Over the weekend, The New York Times ran an interesting story dissecting the legal career of Paul J. Napoli. He is one of the plaintiffs’ lawyers in the class action suit filed by over 9,000 9/11 cleanup workers, who say they were exposed to toxic dust at the site that made them sick. Turns out that after Napoli made millions representing thousands of users of the controversial diet drug fen-phen, one of many ethics charges lobbied against him came from a former client and law firm who said he manipulated the distribution of fen-phen settlement money to his firm’s advantage. (In January, the Appellate Division upheld an earlier decision by Manhattan Supreme Court Justice Charles Ramos and allowed the case to proceed to trial.) The Times’ article reexamines the fen-phen “goldrush” — cited as a “mass tort debacle” by The American Lawyer — and ponders how Napoli’s troubles might affect the 9/11 litigation. “There’s no federal order or state order that says I ever did anything wrong,” said Napoli. “We tried to do the right thing.”
"HUMAN DIGNITY" AND THE STRIP SEARCH
Last Friday, Eastern District Judge Denis Hurley ruled that more than 20,000 people who were strip-searched after being arrested on misdemeanor charges in Nassau County may sue for damages, since “human dignity is inextricably intertwined in the nature of the unlawful act at issue — the strip search.” Newsday has the story. By law, such searches can only take place if the arrestee is suspected of carrying contraband. “All these years, they have subjected people with misdemeanors to this disgusting procedure for no reason,” said a lawyer for the plaintiffs, Robert L. Herbst. The case could cost the county tens of millions of dollars.

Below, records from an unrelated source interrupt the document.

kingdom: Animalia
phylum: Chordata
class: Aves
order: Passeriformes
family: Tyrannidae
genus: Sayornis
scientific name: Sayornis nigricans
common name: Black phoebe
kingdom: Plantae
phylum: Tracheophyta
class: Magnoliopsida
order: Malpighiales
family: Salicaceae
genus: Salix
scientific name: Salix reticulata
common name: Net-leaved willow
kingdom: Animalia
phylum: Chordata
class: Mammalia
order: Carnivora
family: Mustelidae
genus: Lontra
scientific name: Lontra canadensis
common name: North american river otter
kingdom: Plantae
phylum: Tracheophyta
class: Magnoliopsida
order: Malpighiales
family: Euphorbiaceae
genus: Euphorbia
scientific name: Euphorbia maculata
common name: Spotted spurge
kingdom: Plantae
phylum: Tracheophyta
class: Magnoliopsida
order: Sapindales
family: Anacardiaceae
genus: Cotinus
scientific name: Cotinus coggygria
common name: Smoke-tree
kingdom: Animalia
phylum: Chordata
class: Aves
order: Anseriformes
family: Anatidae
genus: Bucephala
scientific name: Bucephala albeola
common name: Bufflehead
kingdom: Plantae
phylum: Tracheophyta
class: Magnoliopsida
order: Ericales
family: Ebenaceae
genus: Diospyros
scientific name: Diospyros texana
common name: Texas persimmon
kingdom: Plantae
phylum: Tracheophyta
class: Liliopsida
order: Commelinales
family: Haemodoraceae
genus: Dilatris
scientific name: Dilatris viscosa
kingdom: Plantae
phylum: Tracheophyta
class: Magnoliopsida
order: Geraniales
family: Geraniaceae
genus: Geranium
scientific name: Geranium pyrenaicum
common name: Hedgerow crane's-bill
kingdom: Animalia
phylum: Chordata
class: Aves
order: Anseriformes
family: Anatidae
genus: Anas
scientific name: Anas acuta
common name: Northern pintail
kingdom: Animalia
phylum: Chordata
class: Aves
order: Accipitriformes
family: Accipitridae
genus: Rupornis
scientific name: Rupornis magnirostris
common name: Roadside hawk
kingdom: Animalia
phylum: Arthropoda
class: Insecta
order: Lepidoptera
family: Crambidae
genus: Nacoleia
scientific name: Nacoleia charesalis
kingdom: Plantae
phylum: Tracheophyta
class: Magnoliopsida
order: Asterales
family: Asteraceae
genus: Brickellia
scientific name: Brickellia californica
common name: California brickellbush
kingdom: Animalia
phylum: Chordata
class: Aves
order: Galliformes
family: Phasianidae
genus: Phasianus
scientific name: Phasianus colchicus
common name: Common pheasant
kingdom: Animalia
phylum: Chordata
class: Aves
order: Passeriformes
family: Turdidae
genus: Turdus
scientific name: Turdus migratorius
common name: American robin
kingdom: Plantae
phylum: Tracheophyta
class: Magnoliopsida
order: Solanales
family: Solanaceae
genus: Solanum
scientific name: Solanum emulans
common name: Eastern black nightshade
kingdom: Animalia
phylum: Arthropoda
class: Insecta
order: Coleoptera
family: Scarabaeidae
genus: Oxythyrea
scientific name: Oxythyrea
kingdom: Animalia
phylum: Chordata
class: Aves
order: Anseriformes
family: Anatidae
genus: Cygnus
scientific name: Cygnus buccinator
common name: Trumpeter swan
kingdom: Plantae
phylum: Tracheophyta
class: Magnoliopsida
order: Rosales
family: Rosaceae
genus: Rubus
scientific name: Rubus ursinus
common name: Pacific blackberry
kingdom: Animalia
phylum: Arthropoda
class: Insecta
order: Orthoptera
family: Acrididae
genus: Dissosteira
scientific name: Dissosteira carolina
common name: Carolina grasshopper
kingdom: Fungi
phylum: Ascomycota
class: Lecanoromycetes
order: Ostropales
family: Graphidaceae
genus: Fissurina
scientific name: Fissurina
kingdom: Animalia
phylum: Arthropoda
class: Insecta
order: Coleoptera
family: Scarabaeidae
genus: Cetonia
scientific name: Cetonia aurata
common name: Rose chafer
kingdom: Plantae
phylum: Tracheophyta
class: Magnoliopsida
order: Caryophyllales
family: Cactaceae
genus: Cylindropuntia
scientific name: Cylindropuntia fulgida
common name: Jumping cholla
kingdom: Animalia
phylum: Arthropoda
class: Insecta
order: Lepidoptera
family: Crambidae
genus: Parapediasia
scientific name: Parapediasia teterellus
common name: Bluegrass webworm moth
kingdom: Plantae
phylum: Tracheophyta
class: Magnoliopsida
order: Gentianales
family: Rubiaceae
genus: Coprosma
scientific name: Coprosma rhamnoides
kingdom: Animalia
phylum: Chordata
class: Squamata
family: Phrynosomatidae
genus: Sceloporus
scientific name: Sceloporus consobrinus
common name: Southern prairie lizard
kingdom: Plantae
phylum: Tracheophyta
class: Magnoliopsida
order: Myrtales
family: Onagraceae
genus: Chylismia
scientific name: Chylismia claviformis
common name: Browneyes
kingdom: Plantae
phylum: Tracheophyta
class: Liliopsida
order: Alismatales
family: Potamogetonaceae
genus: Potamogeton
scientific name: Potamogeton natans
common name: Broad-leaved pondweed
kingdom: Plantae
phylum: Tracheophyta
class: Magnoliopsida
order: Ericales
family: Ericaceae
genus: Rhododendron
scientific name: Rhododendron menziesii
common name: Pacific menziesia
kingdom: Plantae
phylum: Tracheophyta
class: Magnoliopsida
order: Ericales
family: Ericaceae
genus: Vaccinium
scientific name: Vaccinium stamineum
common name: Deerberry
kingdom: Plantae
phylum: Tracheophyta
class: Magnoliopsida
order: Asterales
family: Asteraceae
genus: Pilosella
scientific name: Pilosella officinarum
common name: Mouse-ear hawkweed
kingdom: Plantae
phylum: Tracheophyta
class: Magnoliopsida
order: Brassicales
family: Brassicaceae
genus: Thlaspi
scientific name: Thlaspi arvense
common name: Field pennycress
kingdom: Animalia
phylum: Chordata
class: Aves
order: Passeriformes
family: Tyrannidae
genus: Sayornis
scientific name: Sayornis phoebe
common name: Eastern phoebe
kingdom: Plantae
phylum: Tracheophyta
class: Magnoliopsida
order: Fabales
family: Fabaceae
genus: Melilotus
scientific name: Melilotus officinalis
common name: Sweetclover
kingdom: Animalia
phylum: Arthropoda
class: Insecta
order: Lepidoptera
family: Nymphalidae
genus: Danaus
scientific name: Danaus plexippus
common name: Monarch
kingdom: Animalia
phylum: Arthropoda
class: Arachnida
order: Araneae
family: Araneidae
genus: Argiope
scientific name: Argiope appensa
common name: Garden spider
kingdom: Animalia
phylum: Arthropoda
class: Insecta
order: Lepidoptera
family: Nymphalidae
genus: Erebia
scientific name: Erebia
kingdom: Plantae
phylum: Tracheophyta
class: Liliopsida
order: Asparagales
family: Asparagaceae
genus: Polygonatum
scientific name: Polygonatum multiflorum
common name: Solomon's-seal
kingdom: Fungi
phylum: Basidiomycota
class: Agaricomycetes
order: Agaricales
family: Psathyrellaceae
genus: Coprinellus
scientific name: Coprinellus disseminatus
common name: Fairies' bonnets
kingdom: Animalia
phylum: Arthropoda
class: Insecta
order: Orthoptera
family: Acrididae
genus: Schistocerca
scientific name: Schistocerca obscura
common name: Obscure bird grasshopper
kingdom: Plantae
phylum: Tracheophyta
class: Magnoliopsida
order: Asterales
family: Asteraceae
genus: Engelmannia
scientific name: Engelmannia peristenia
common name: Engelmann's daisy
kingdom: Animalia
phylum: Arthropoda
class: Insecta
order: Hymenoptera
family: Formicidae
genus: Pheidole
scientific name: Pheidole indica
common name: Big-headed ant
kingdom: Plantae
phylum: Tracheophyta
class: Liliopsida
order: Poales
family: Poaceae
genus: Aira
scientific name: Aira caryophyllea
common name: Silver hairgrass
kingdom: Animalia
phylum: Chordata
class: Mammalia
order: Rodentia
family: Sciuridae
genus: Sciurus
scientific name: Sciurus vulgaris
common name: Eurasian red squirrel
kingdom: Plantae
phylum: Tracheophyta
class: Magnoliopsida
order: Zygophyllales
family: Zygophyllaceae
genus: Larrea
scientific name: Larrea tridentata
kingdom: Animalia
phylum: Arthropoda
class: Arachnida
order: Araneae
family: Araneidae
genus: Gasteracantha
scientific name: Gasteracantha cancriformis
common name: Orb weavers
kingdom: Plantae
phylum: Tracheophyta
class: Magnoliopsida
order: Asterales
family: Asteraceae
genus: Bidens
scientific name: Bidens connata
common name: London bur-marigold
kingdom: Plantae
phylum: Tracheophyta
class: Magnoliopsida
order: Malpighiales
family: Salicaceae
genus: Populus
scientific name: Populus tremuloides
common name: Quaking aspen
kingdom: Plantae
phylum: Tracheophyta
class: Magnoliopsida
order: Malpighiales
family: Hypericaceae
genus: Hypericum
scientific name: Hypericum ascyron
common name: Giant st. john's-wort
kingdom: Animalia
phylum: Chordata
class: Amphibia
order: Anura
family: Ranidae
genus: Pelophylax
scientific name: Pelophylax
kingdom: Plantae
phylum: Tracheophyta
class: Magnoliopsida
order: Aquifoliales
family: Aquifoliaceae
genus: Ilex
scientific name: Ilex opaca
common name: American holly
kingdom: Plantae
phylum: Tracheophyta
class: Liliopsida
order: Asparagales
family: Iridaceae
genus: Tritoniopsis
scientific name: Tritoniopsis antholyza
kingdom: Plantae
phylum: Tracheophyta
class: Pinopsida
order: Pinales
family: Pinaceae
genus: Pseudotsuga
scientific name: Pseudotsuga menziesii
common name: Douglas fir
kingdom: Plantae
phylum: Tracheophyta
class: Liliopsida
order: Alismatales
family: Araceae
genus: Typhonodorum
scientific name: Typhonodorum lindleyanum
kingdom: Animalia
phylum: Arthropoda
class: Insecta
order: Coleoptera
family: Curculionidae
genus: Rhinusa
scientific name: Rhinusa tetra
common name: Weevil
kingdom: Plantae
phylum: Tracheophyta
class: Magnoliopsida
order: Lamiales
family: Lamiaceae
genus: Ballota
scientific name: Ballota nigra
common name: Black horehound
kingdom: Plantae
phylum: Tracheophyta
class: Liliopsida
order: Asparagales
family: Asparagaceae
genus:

CASES PILE UP IN CHENANGO AND BROOME COUNTIES
In other news, The Greater Binghamton Press & Sun-Bulletin investigates a rising backlog in the Broome and Chenango county court systems. One judge’s retirement, along with unusual glut in homicide cases — one of which will finally go to trial 18 months after indictment — are partly to blame, the paper reports. Chenango County Judge W. Howard Sullivan — who recently recused himself from the retrial Peter Wlasiuk after his second-degree murder conviction was vacated by the Court of Appeals — has been assigned to address the Chenango County Family Court’s backlog.
SEAN BELL UPDATE
And again from Newsday, an update from the Sean Bell murder trial, which is entering its sixth week and its most crucial stage. Supreme Court Justice Arthur Cooperman will soon hear testimony from the two men wounded in the shooting, followed by testimony from the shooters themselves. The crucial questions are whether the officers reasonably believed deadly force was necessary, and whether they identified themselves as police before unleashing a 50-shot barrage.